Job item: Convert the lines below into a numbered list, dropping the blank lines and leaving the pictures out.

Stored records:
⟨

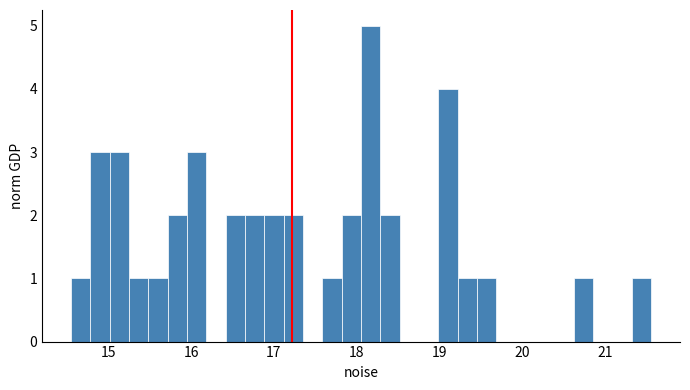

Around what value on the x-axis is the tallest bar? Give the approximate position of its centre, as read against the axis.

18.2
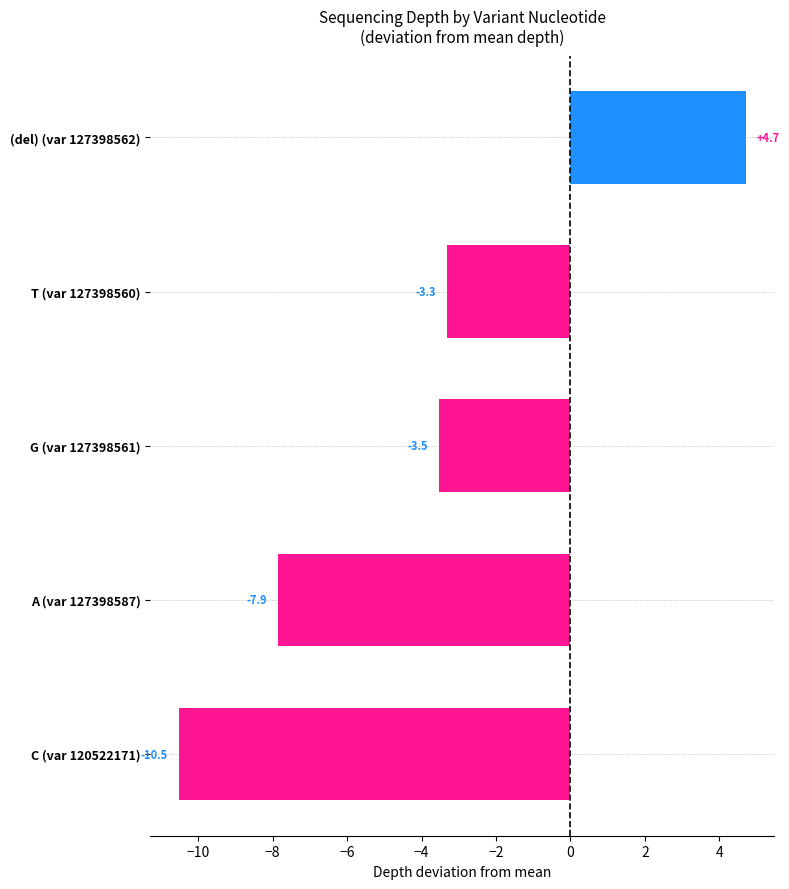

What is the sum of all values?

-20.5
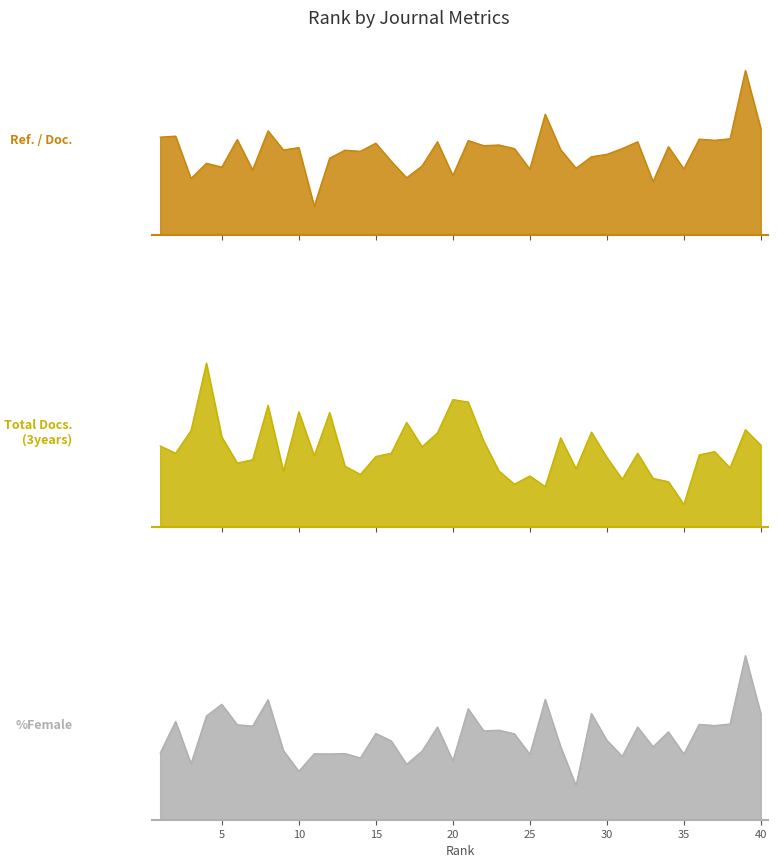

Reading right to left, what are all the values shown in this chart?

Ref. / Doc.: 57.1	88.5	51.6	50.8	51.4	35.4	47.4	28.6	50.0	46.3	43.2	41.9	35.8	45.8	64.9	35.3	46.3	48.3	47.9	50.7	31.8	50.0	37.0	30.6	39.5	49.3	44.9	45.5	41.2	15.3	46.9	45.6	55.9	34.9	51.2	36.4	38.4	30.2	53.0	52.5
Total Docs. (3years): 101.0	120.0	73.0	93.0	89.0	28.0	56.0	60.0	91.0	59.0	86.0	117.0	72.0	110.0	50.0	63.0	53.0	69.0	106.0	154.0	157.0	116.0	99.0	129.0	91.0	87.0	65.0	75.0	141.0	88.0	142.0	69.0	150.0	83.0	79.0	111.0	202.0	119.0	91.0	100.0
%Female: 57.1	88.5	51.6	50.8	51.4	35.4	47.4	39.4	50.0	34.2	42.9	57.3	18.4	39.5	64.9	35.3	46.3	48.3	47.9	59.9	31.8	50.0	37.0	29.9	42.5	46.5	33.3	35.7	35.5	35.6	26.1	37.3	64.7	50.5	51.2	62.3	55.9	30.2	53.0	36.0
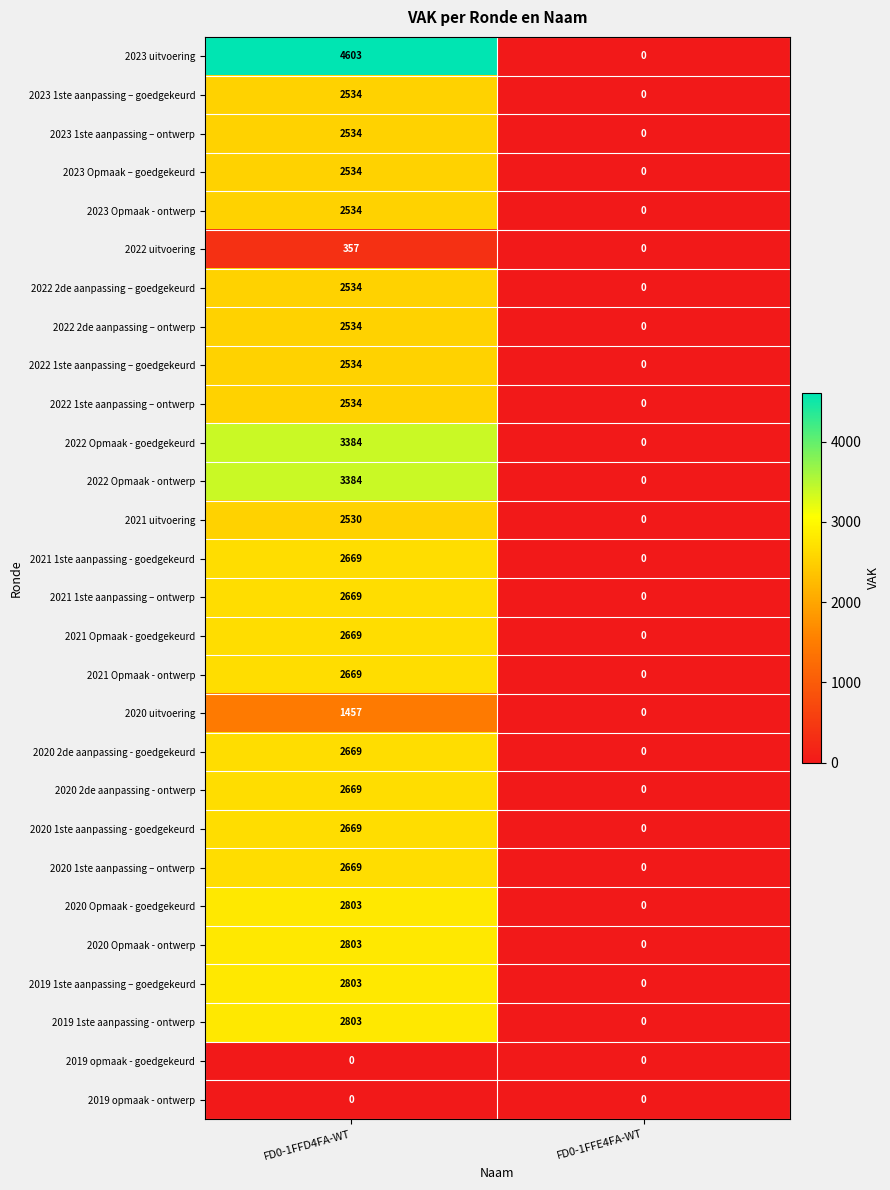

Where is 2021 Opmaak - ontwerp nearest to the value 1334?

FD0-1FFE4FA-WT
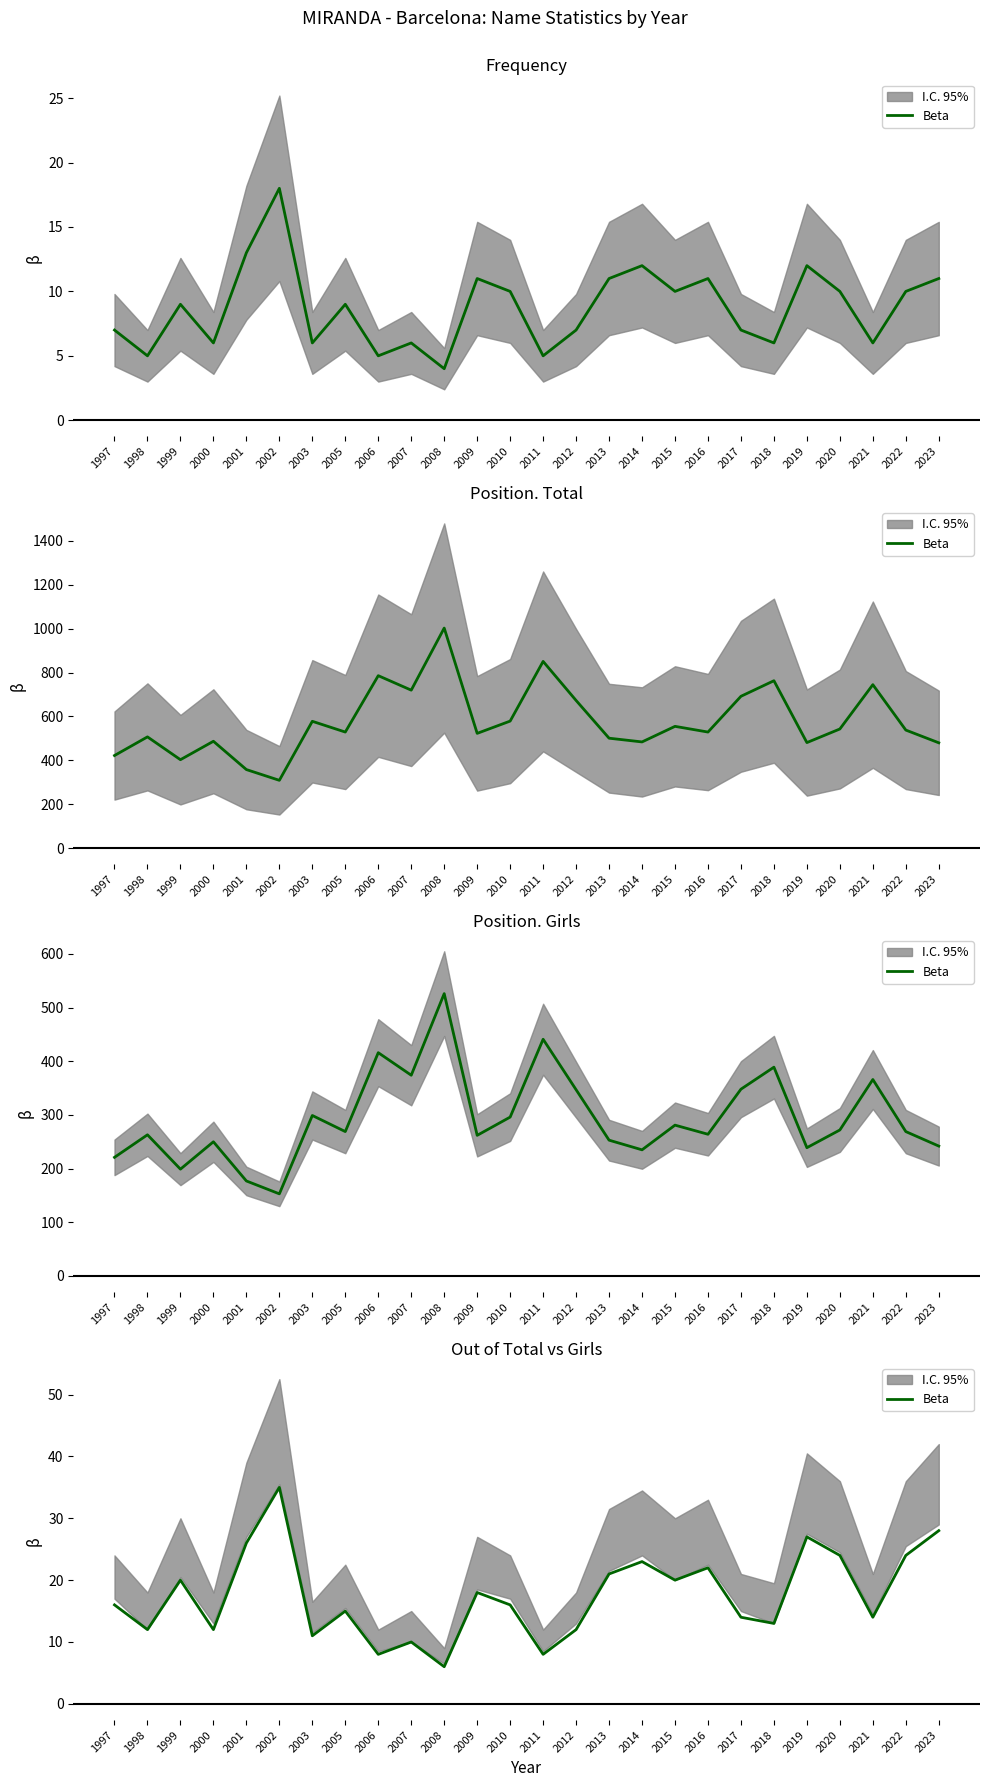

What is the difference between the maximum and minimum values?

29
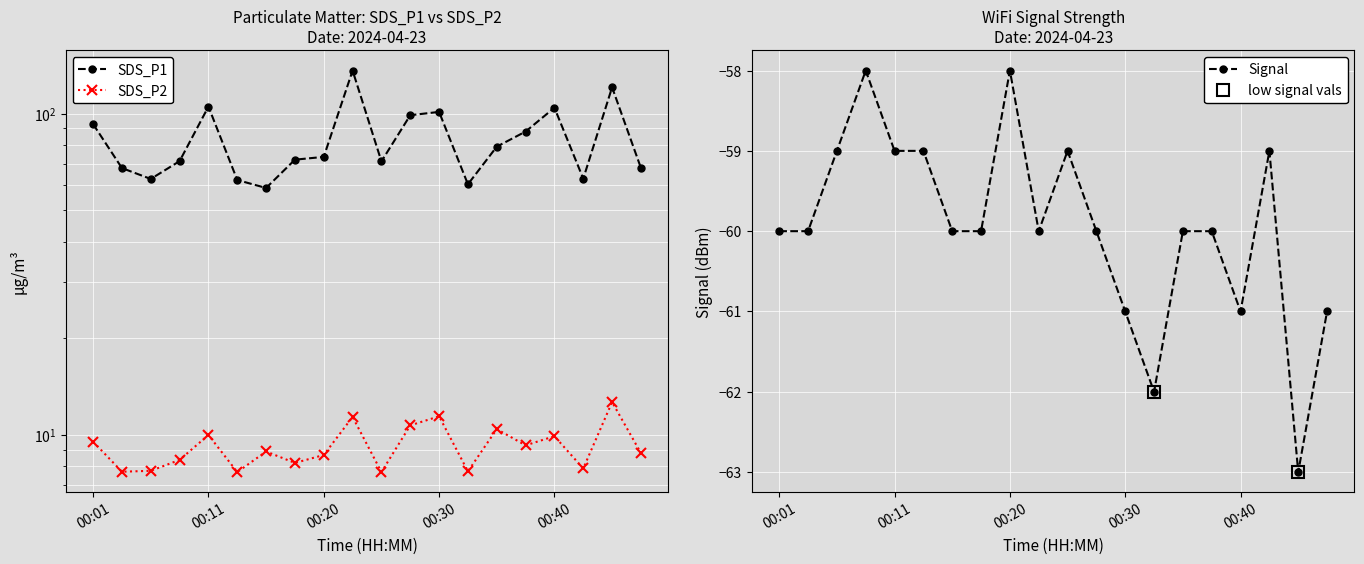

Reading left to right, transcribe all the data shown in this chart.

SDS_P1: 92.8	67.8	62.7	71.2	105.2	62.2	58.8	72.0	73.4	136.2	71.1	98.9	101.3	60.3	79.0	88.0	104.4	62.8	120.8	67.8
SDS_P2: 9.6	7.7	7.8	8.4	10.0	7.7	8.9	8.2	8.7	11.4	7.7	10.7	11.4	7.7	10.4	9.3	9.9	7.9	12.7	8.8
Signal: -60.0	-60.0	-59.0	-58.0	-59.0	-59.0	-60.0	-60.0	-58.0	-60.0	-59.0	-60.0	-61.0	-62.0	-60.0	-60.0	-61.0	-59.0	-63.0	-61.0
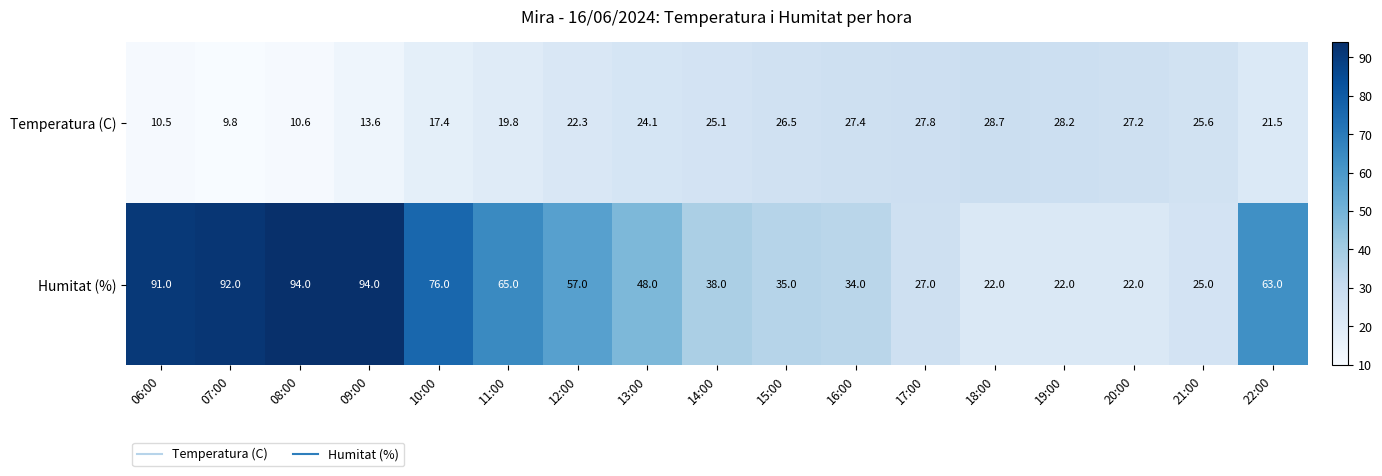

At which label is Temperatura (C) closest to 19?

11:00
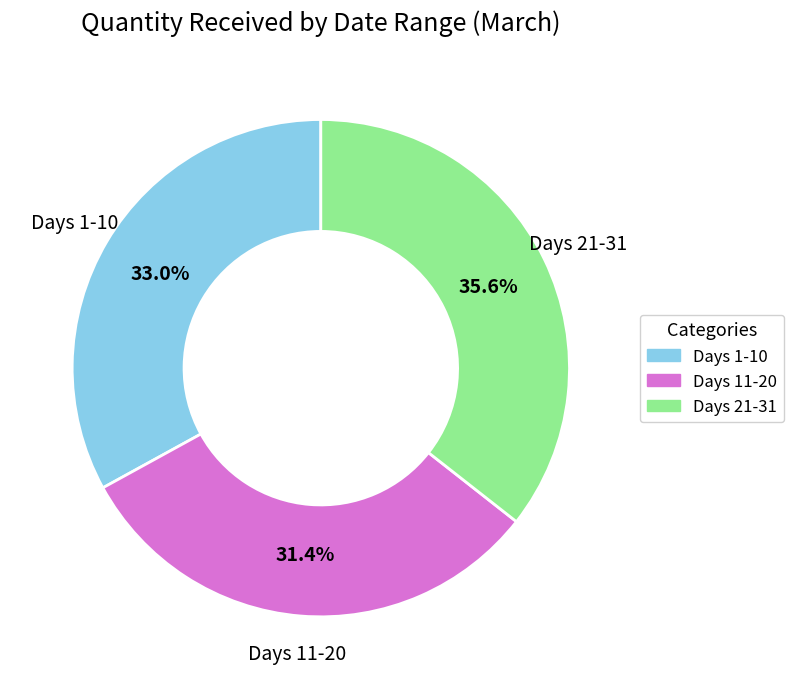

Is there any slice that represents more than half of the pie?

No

⟩

Written solution:
1. Around what value on the x-axis is the tallest bar? Give the approximate position of its centre, as read against the axis.
2. 18.2
3. What is the sum of all values?
4. -20.5
5. Reading right to left, what are all the values shown in this chart?
6. Ref. / Doc.: 57.1	88.5	51.6	50.8	51.4	35.4	47.4	28.6	50.0	46.3	43.2	41.9	35.8	45.8	64.9	35.3	46.3	48.3	47.9	50.7	31.8	50.0	37.0	30.6	39.5	49.3	44.9	45.5	41.2	15.3	46.9	45.6	55.9	34.9	51.2	36.4	38.4	30.2	53.0	52.5
7. Total Docs. (3years): 101.0	120.0	73.0	93.0	89.0	28.0	56.0	60.0	91.0	59.0	86.0	117.0	72.0	110.0	50.0	63.0	53.0	69.0	106.0	154.0	157.0	116.0	99.0	129.0	91.0	87.0	65.0	75.0	141.0	88.0	142.0	69.0	150.0	83.0	79.0	111.0	202.0	119.0	91.0	100.0
8. %Female: 57.1	88.5	51.6	50.8	51.4	35.4	47.4	39.4	50.0	34.2	42.9	57.3	18.4	39.5	64.9	35.3	46.3	48.3	47.9	59.9	31.8	50.0	37.0	29.9	42.5	46.5	33.3	35.7	35.5	35.6	26.1	37.3	64.7	50.5	51.2	62.3	55.9	30.2	53.0	36.0
9. Where is 2021 Opmaak - ontwerp nearest to the value 1334?
10. FD0-1FFE4FA-WT
11. What is the difference between the maximum and minimum values?
12. 29
13. Reading left to right, transcribe all the data shown in this chart.
14. SDS_P1: 92.8	67.8	62.7	71.2	105.2	62.2	58.8	72.0	73.4	136.2	71.1	98.9	101.3	60.3	79.0	88.0	104.4	62.8	120.8	67.8
15. SDS_P2: 9.6	7.7	7.8	8.4	10.0	7.7	8.9	8.2	8.7	11.4	7.7	10.7	11.4	7.7	10.4	9.3	9.9	7.9	12.7	8.8
16. Signal: -60.0	-60.0	-59.0	-58.0	-59.0	-59.0	-60.0	-60.0	-58.0	-60.0	-59.0	-60.0	-61.0	-62.0	-60.0	-60.0	-61.0	-59.0	-63.0	-61.0
17. At which label is Temperatura (C) closest to 19?
18. 11:00
19. Is there any slice that represents more than half of the pie?
20. No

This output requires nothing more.